Ding-adong commented 5 years ago

Nice one.

Ding-adong commented 5 years ago

Did you get my email?

marcoagpinto commented 5 years ago

Did you get my email?

What e-mail?

Ding-adong commented 5 years ago

I think replying to email from github doesn't work.

https://github.com/Ding-adong/aoo-mozilla-en-dict/blob/master/dicaff.zip

Ding-adong commented 5 years ago

I think I have found the bug. When I save then go to notepad++ and the reload box appears, PT green saving bar is halfway and stops for 1-2 seconds. I clicked on reload then go to PT and the green bar finishes, then back to Notepad++ and reload again. Now I do it again and watch notepad++ and wait until green bar finishes. The reload box sorts of flicker then I reload it and only happens once. It looks like PT is saving wordlist twice.

marcoagpinto commented 5 years ago

I think I have found the bug. When I save then go to notepad++ and the reload box appears, PT green saving bar is halfway and stops for 1-2 seconds. I clicked on reload then go to PT and the green bar finishes, then back to Notepad++ and reload again. Now I do it again and watch notepad++ and wait until green bar finishes. The reload box sorts of flicker then I reload it and only happens once. It looks like PT is saving wordlist twice.
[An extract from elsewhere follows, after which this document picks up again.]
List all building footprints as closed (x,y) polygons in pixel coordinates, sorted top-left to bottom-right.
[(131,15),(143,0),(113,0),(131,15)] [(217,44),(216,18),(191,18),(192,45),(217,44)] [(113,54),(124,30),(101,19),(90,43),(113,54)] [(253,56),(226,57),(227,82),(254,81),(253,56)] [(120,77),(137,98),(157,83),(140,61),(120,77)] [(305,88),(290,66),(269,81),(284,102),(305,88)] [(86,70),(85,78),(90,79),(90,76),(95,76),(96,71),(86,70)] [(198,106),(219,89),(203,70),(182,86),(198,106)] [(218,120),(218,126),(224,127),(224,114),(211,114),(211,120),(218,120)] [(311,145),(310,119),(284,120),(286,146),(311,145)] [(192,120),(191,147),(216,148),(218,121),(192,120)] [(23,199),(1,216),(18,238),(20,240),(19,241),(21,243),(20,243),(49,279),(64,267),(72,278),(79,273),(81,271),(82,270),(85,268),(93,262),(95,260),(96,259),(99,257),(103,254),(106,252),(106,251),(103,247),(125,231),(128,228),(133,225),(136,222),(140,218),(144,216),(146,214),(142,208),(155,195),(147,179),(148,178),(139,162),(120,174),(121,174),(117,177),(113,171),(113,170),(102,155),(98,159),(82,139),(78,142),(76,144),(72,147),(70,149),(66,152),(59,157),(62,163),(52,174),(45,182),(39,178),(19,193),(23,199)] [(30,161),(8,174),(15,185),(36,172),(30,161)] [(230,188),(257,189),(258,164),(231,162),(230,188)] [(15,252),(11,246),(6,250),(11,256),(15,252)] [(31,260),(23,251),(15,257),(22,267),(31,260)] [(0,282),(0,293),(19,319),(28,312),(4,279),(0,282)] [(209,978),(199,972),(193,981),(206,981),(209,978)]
It saves twice, yes, the .aff plus the .dic .

The .aff is saved in one time. I get the text from the EditorGadget, convert it to UNIX and save it.
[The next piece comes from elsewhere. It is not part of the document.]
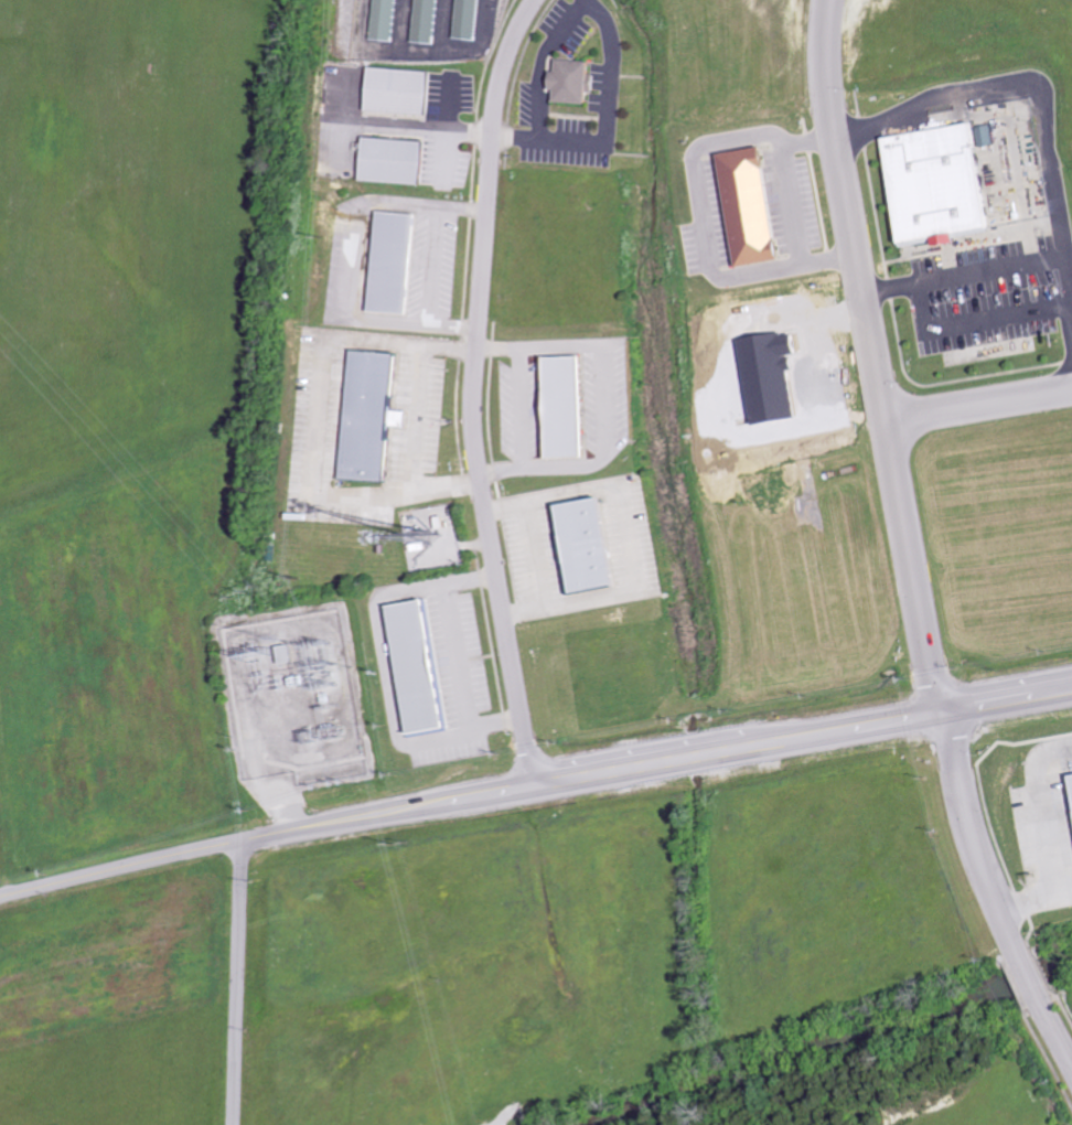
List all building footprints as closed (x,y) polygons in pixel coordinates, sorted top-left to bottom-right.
[(392,42),(396,0),(373,0),(369,40),(392,42)] [(433,44),(438,0),(416,0),(411,42),(433,44)] [(476,40),(480,0),(458,0),(454,38),(476,40)] [(596,62),(560,61),(560,71),(555,71),(554,91),(558,91),(558,103),(594,105),(596,62)] [(431,71),(369,69),(367,113),(430,115),(431,71)] [(906,244),(994,230),(978,124),(889,137),(906,244)] [(979,127),(981,147),(995,146),(993,125),(979,127)] [(425,185),(426,141),(364,139),(362,183),(425,185)] [(725,155),(744,268),(781,262),(779,252),(784,251),(767,148),(725,155)] [(411,316),(416,214),(375,212),(370,314),(411,316)] [(392,483),(394,427),(408,428),(409,414),(396,413),(399,354),(351,351),(344,480),(392,483)] [(552,459),(589,458),(586,357),(549,358),(552,459)] [(620,587),(604,498),(560,505),(576,595),(620,587)] [(392,605),(414,734),(452,728),(430,599),(392,605)]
And the .dic is saved line by line not all at the same time. It gets each word data from the array and saves one by one.

Ding-adong commented 5 years ago

It looks like PT is saving wordlist twice.

Ding-adong commented 5 years ago

https://github.com/Ding-adong/aoo-mozilla-en-dict/blob/master/Dicaff.rar

Both dic and aff fine tuned and finally done.

Ding-adong commented 5 years ago

I have sorted some minor errors of capitalised words and updated the file above. You can use this now. Ph.D. doesn't work. I do not think a fullstop is allowed. Please check if it works on your end.

marcoagpinto commented 5 years ago

@Ding-adong Some British people were complaining of your "common US usage words" which I mass added in the past two or so months.

So, from now on, I will be more careful with what I add/change.

And I didn't sleep last night, I spent the night working on PTG and the "merge/delete .dic duplicates" is almost ready.

However, it is almost weekend, so I will only probably have the chance to work more on it next week.

Ding-adong commented 5 years ago

"common US usage words" - examples??? There are words that commonly used in the UK even though it originate in USA. The whole point of the dictionary is to allow spellchecker to check words quickly without constant stopping and asking for words like 'asshole'. If you remove them, then please let me know and I will simply put it in my personal dictionary. It isn't a problem but I was just looking out for others.

Perhaps you should do a personal dictionary and put the common USA words like asshole|badass etc in there. Users can either ignore it or copy and paste it into their personal dictionary.

Anyway my latest dic and aff files simply allows our words to be flagged. Nothing to do with adding USA words haha.

marcoagpinto commented 5 years ago

Anyway, I have released build 150 today and the font selection you suggested was implemented on build 147.